EP: Neste momento não se pode afirmar isso, pois pesquisas mostram que, apesar da preferência existente, o preço ainda é um fator determinante. Por outro lado, a tendência é que as legislações e o mercado tornem cada vez mais caros os produtos e serviços com impactos sociais e ambientais negativos. Na Europa, por exemplo, vários países já marcaram data para o fim da fabricação dos veículos a diesel e à gasolina. A partir de 2025, por exemplo, o Reino Unido só permitirá a comercialização de veículos movidos à eletricidade no seu território. Outro exemplo de início de mudança é o Fashion Revolution, movimento que nasceu com a desastre do Rana Plaza, em Bangladesh. O edifício que desabou matando mais de mil trabalhadores abrigava várias fábricas de roupas e acessórios de grandes marcas, como Prada, Gucci e Versace, e grandes varejistas, como Walmart, Bon Marché e El Corte Inglés. Eles enfrentavam condições degradantes e recebiam uma miséria para que as roupas chegasse ao consumidores e garantissem grandes lucros para as empresas. O movimento Fashion Revolution passou a avaliar o desempenho socioambiental de grandes marcas e a incentivar os consumidores a perguntar “Quem faz as minhas roupas?” Você já se fez essa pergunta?

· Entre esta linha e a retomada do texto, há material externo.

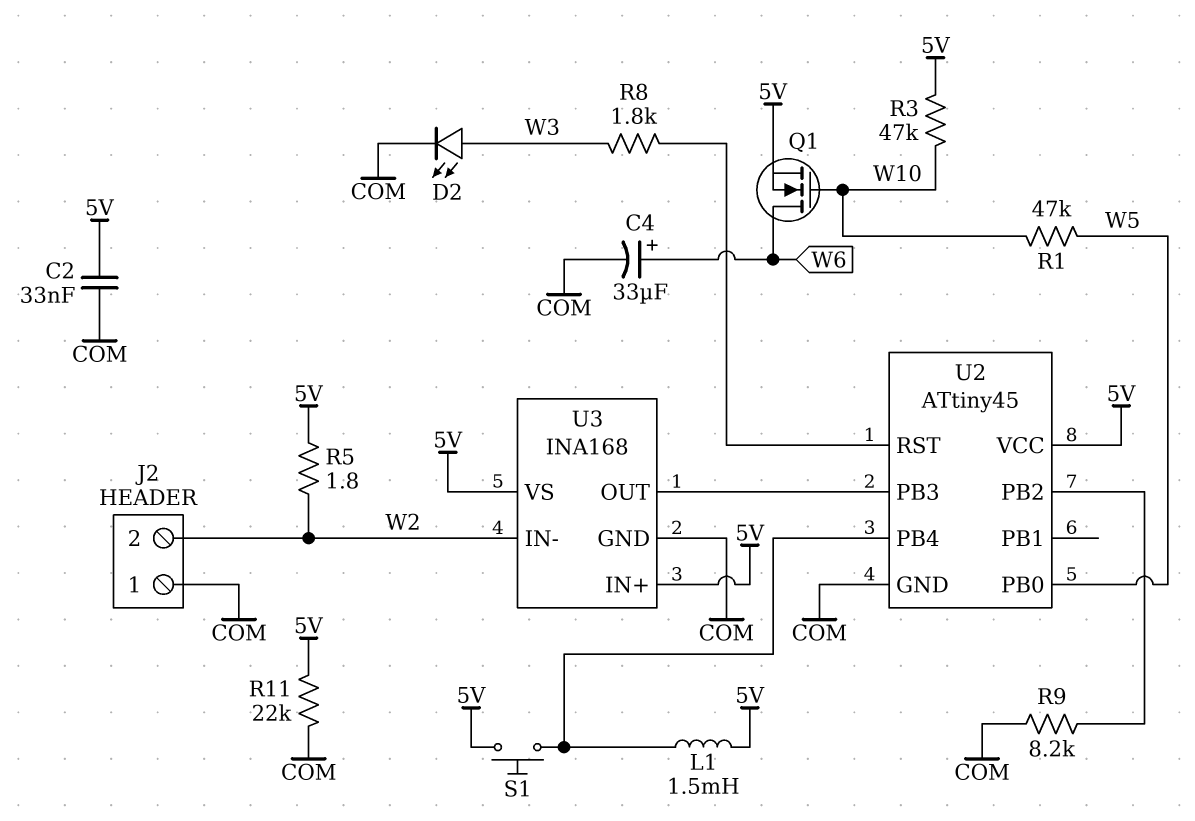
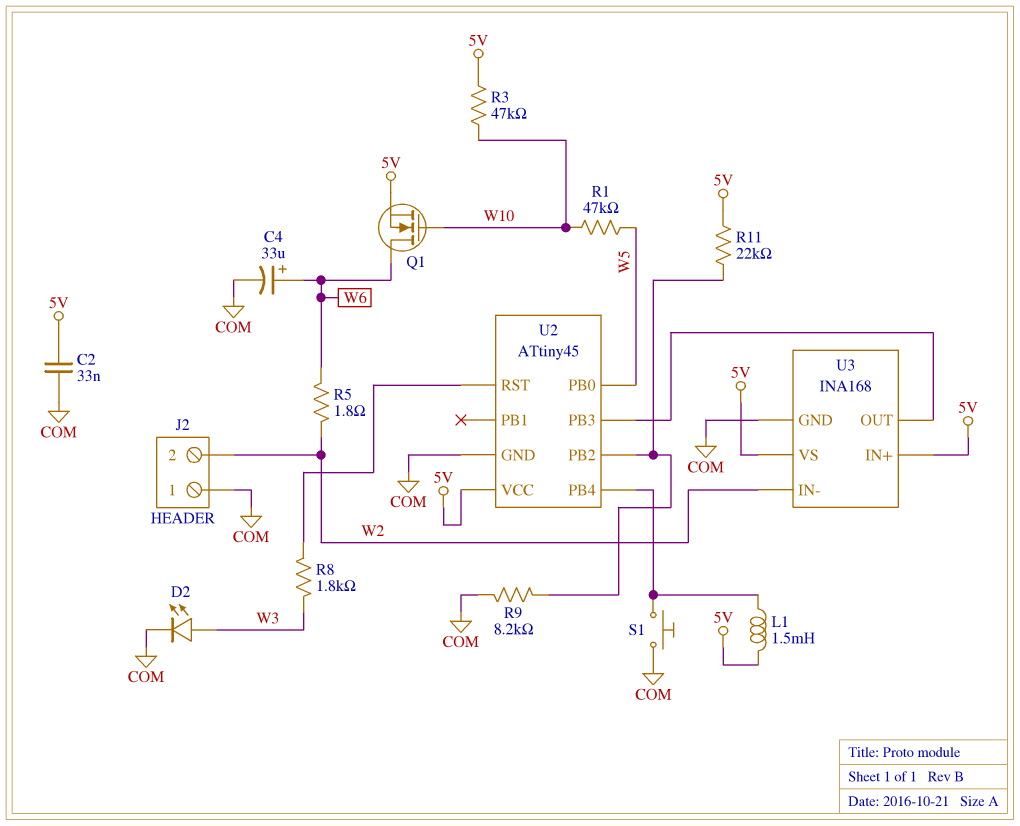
R5: 1.8 (5V, W2) -> 1.8 (W2, W6)
R11: 22k (5V, COM) -> 22k (5V, U2/PB2)
S1: button (5V, U2/PB4) -> button (COM, U2/PB4)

CM: O que os governos estão fazendo para incentivar essa agenda ESG?
EP: O grande norte hoje para governos, empresas e sociedade é a Agenda 2030 e seus 17 Objetivos de Desenvolvimento Sustentável (ODS). Trata-se de um ambicioso plano de ação para garantir a prosperidade de todos nos próximos 10 anos. Isso envolve desde acabar com a fome até combater as mudanças climáticas, passando por temas como saúde, educação e produtos sustentáveis. Com a pandemia, a importância dos ODS cresceu. Há um entendimento que para enfrentar os desafios da humanidade hoje é preciso trabalharmos juntos, fazendo grandes investimentos, direcionando recursos e definindo prioridades. Ajudar a atingir esses objetivos é uma grande oportunidade de negócios. Ganhar dinheiro resolvendo os problemas do mundo deveria ser o sonho de qualquer líder empresarial.
CM: Quais países são referência em ESG e como está o Brasil nesse contexto?
EP: A Europa é o continente mais avançado. São principalmente os investidores europeus que pedem mudanças. O Brasil, infelizmente, retrocedeu em todos os aspectos ambientais, sociais e de governança. Por outro lado, a notícia boa é as empresas brasileiras, em sua maioria, estão aprofundando seus compromissos com a sustentabilidade. ESG é cada vez mais uma questão de sobrevivência.